Karar tarihinde yürürlükte olan avukatlık ücret tarifesine göre belirlenen 3 bin 960 liralık vekalet ücretinin hazineden tahsil edilerek sanıklara verilmesini kararlaştıran heyet, Odatv'den elde eldilen harddisklerin kopyalandığı 3 harddisk imajı, 'İmamın Ordusu' isimli kitabın taslağını içeren bir harddisk imajı, Odatv'den elde edilen belgelerin yer aldığı belirtilen 2 klasör, kimi sanıkların ses kayıtları ve mail yazışmalarının yer aldığı belirtilen 3 DVD, tüm görüşmelerin kaydedildiği 17 DVD, el konulan dijital eşyaların imajlarının bulunduğu biri arızalı 42 imaj diski, İstanbul 16. Ağır Ceza Mahkemesinin duruşma görüntülerinin olduğu 6 DVD ve diğer bazı materyallerin dosyada delil olarak saklanmasını, el konulan cep telefonu ve sim kartların ise sanıklara iadesini hükme bağladı.
Heyet, adli emanette kayıtlı 7,65 mm çapında dolu mermi ve 2 adet mermi çekirdeği ile ilgili sanıklardan Yalçın Küçük hakkında mahkeme nezdinde açılmış herhangi bir kamu davası bulunmadığını ve yargılamayla ilgisinin olmadığını aktararak, İstanbul Cumhuriyet Başsavcılığınca görevli adli mercilerde işlem yapılmak üzere gereğinin yerine getirilmesine karar verdi.
- Dijital delilleri oluşturan kamu görevlilerine suç duyurusu
Açılan davada suçlamaya konu dijital delilleri oluşturup sanıkların bilgisayarlarına gönderen kişiler ve bu kişilerle, soruşturma-kovuşturma aşamasında fikir ve eylem birliği içerisinde hareket eden kamu görevlileri hakkında İstanbul Cumhuriyet Başsavcılığına suç duyurusunda bulunulmasını kararlaştıran heyet, beraat kararı verilen sanıkların kusurundan ileri gelen yargılama gideri bulunmadığı için yargılama giderlerinin de kamu üzerine bırakılmasına hükmetti.
Kararın okunmasının ardından izleyicilere dönerek konuşan başka suçtan tutuklu sanık Ahmet Şık, bu kararın Cumhuriyet gazetesiyle ilgili iddianame yazan savcılara örnek olması gerektiğini söyleyerek, '6 yıl sonra her şey ortaya çıkıyor.
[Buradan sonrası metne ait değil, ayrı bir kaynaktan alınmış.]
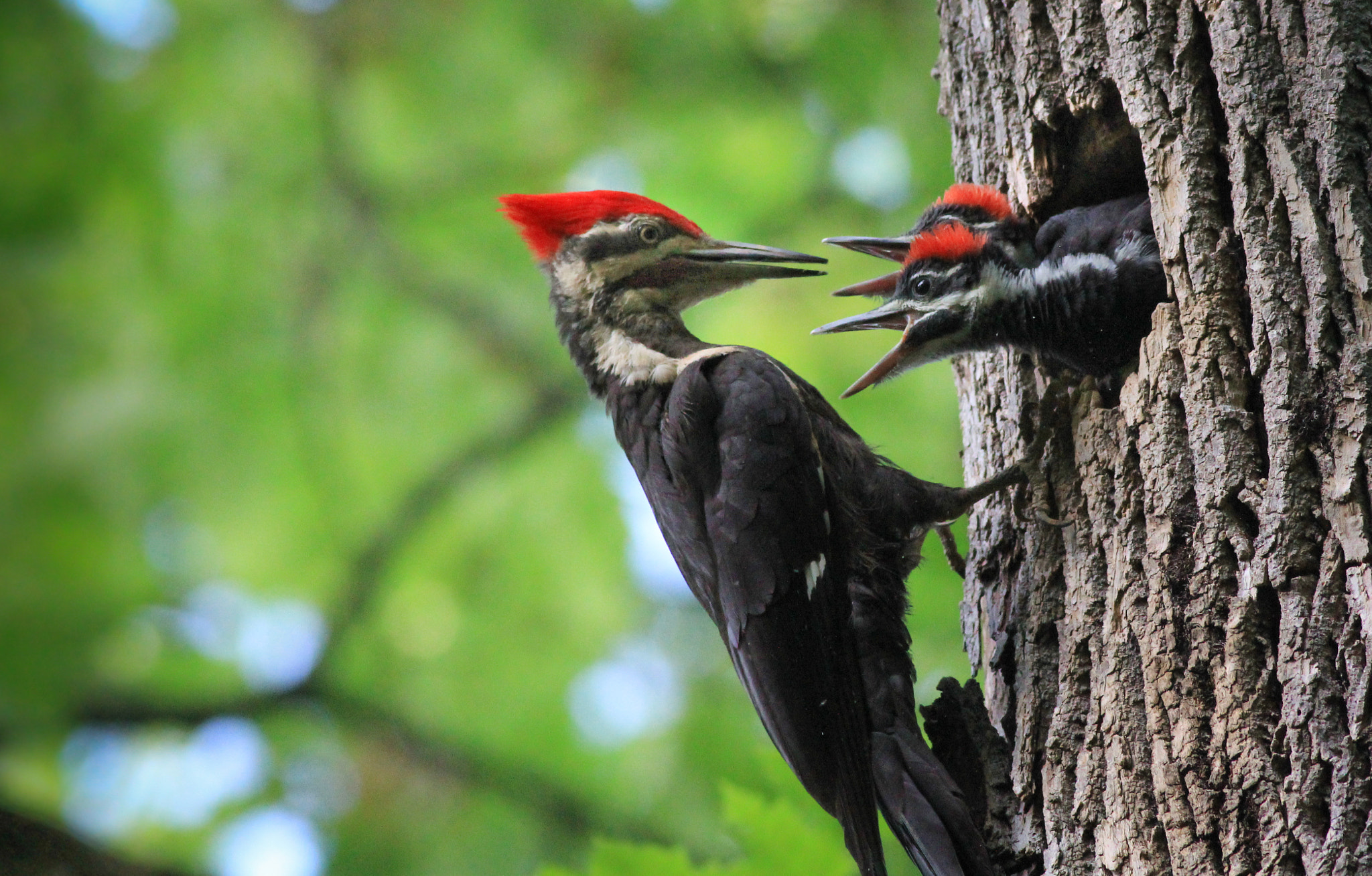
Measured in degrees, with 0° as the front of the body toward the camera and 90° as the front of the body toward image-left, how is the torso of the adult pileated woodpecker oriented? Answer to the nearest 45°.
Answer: approximately 270°

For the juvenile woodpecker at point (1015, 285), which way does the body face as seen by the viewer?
to the viewer's left

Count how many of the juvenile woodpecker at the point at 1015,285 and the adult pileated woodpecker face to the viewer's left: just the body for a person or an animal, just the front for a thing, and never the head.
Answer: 1

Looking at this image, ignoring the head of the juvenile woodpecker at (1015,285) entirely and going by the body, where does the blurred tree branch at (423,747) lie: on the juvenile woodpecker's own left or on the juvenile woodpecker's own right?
on the juvenile woodpecker's own right

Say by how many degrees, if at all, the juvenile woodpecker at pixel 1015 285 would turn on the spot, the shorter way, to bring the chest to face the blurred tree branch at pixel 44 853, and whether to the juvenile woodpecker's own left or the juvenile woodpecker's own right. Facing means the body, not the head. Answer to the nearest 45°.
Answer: approximately 45° to the juvenile woodpecker's own left

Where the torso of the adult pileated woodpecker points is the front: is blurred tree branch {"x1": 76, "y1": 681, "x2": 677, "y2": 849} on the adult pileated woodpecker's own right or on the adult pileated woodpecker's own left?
on the adult pileated woodpecker's own left

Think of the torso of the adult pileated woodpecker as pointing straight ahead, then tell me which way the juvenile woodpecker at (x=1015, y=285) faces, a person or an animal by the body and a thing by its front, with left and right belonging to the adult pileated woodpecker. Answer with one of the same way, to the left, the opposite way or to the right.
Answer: the opposite way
O hakimler, savcılar da buraya girecekler. Biz çocuklarımızın düşlerini gerçek kılacak bir hayatı sunacağız.' dedi. Duruşmayı izleyenler de Şık'ı alkışlayarak, 'Ahmet çıkacak, yine yazacak' diye bağırdı.
Sanıklar, duruşmanın ardından toplu fotoğraf çektirdi.